A patient presents with vaginal bleeding, positive pregnancy test, and estimated to be at 7 weeks of gestation. Physical exam and pelvic ultrasound are diagnostic of spontaneous abortion. She is hemodynamically stable with mild bleeding and appropriate for outpatient treatment. Does she need to wait for blood type to assess the need to administer RhD immunoglobulin (e.g., RhoGAM)?

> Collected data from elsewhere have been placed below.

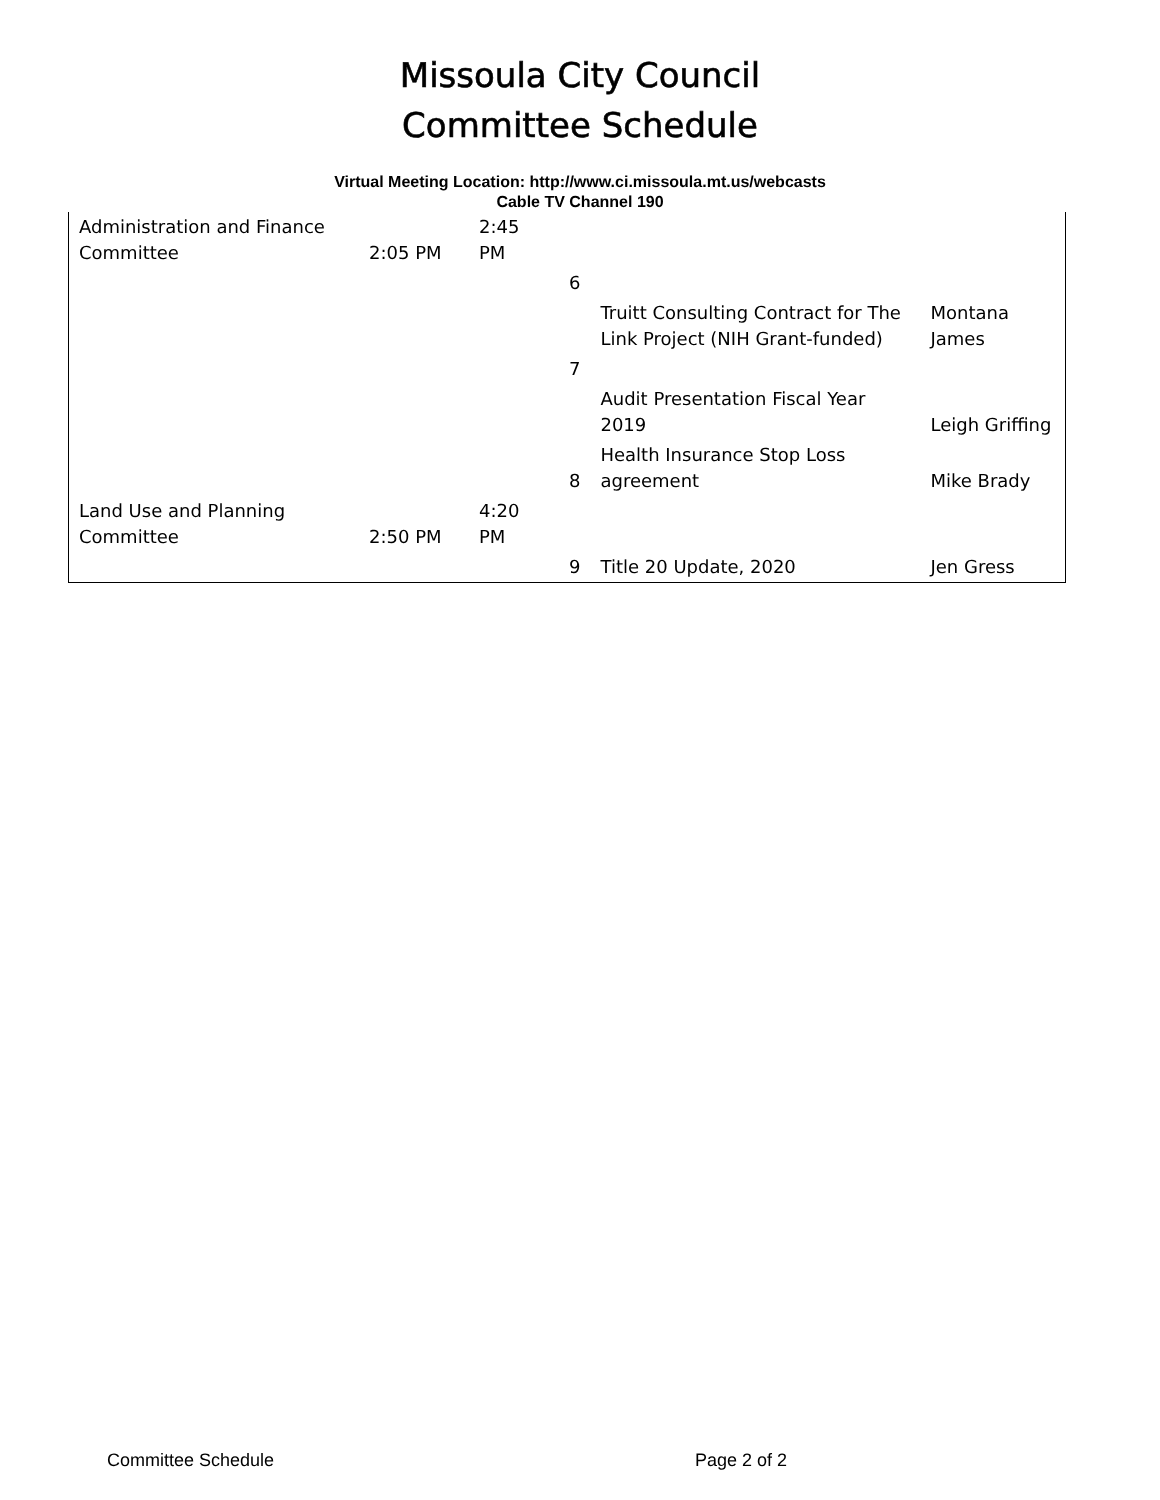Missoula City Council
Committee Schedule
Virtual Meeting Location: http://www.ci.missoula.mt.us/webcasts
Cable TV Channel 190
| Administration and Finance Committee | 2:05 PM | 2:45 PM | | | |
| | | | 6 | | |
| | | | | Truitt Consulting Contract for The Link Project (NIH Grant-funded) | Montana James |
| | | | 7 | | |
| | | | | Audit Presentation Fiscal Year 2019 | Leigh Griffing |
| | | | 8 | Health Insurance Stop Loss agreement | Mike Brady |
| Land Use and Planning Committee | 2:50 PM | 4:20 PM | | | |
| | | | 9 | Title 20 Update, 2020 | Jen Gress |
Committee Schedule Page 2 of 2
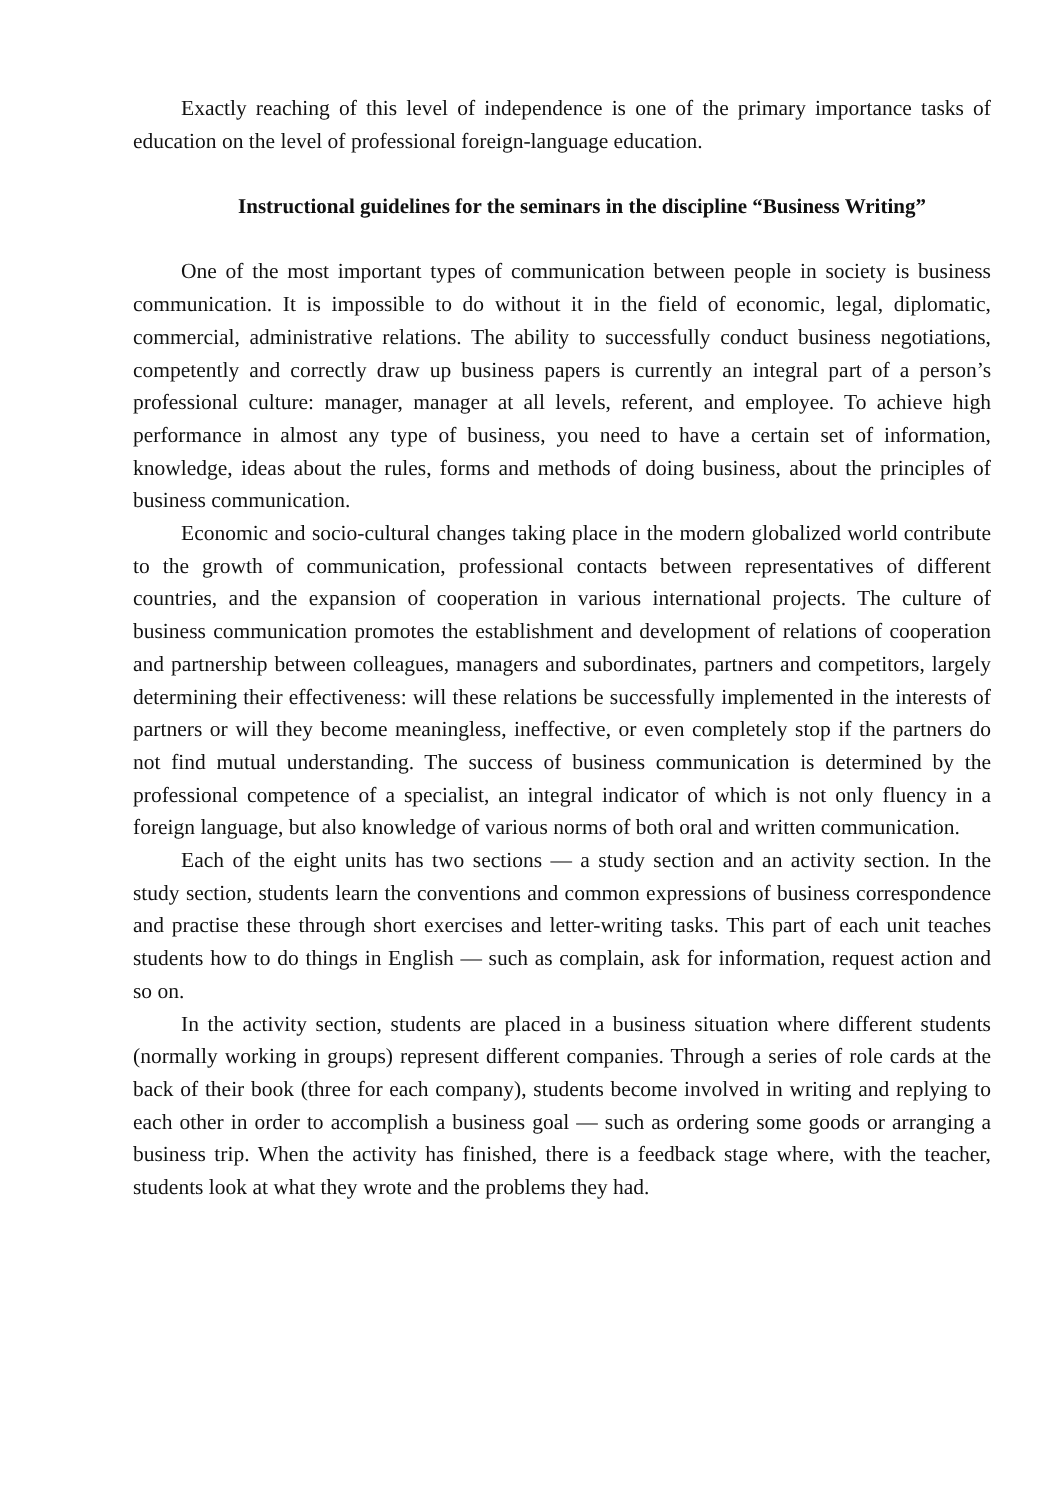Exactly reaching of this level of independence is one of the primary importance tasks of education on the level of professional foreign-language education.
Instructional guidelines for the seminars in the discipline “Business Writing”
One of the most important types of communication between people in society is business communication. It is impossible to do without it in the field of economic, legal, diplomatic, commercial, administrative relations. The ability to successfully conduct business negotiations, competently and correctly draw up business papers is currently an integral part of a person’s professional culture: manager, manager at all levels, referent, and employee. To achieve high performance in almost any type of business, you need to have a certain set of information, knowledge, ideas about the rules, forms and methods of doing business, about the principles of business communication.
Economic and socio-cultural changes taking place in the modern globalized world contribute to the growth of communication, professional contacts between representatives of different countries, and the expansion of cooperation in various international projects. The culture of business communication promotes the establishment and development of relations of cooperation and partnership between colleagues, managers and subordinates, partners and competitors, largely determining their effectiveness: will these relations be successfully implemented in the interests of partners or will they become meaningless, ineffective, or even completely stop if the partners do not find mutual understanding. The success of business communication is determined by the professional competence of a specialist, an integral indicator of which is not only fluency in a foreign language, but also knowledge of various norms of both oral and written communication.
Each of the eight units has two sections — a study section and an activity section. In the study section, students learn the conventions and common expressions of business correspondence and practise these through short exercises and letter-writing tasks. This part of each unit teaches students how to do things in English — such as complain, ask for information, request action and so on.
In the activity section, students are placed in a business situation where different students (normally working in groups) represent different companies. Through a series of role cards at the back of their book (three for each company), students become involved in writing and replying to each other in order to accomplish a business goal — such as ordering some goods or arranging a business trip. When the activity has finished, there is a feedback stage where, with the teacher, students look at what they wrote and the problems they had.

Approximately 15 percent of individuals in North America are RhD-negative. When an RhD-negative pregnant person is carrying an RhD-positive fetus, this exposure results in production anti-D antibodies, placing future pregnancies at risk for RhD alloimmunization. Enter RhD immunoglobulin. The introduction of RhD immunoglobulin in the 1970s resulted in a drastic reduction in the rate of fetal and neonatal morbidity and mortality worldwide due to hemolytic disease of the fetus and newborn (HDFN).¹ The proven benefit to RhD prophylaxis is in the routine prophylaxis performed in the setting of prenatal and postpartum care (typically at 28 weeks of gestation and post-partum if the newborn is RhD-positive). However, emergency physicians often care for patients with vaginal bleeding in the first trimester and/or early pregnancy loss, prior to the 28-week prophylactic dose. As a result, the treatment of spontaneous or induced abortions in the Emergency Department (EDs) historically involved assessing the pregnant patient’s blood type and Rh status and administering RhD immunoglobulin if RhD negative. This is time consuming in packed EDs, more costly, and wasteful, as the proper dose of RhD immunoglobulin for this type of patient (50 μg) is less widely available than the 300 μg dose.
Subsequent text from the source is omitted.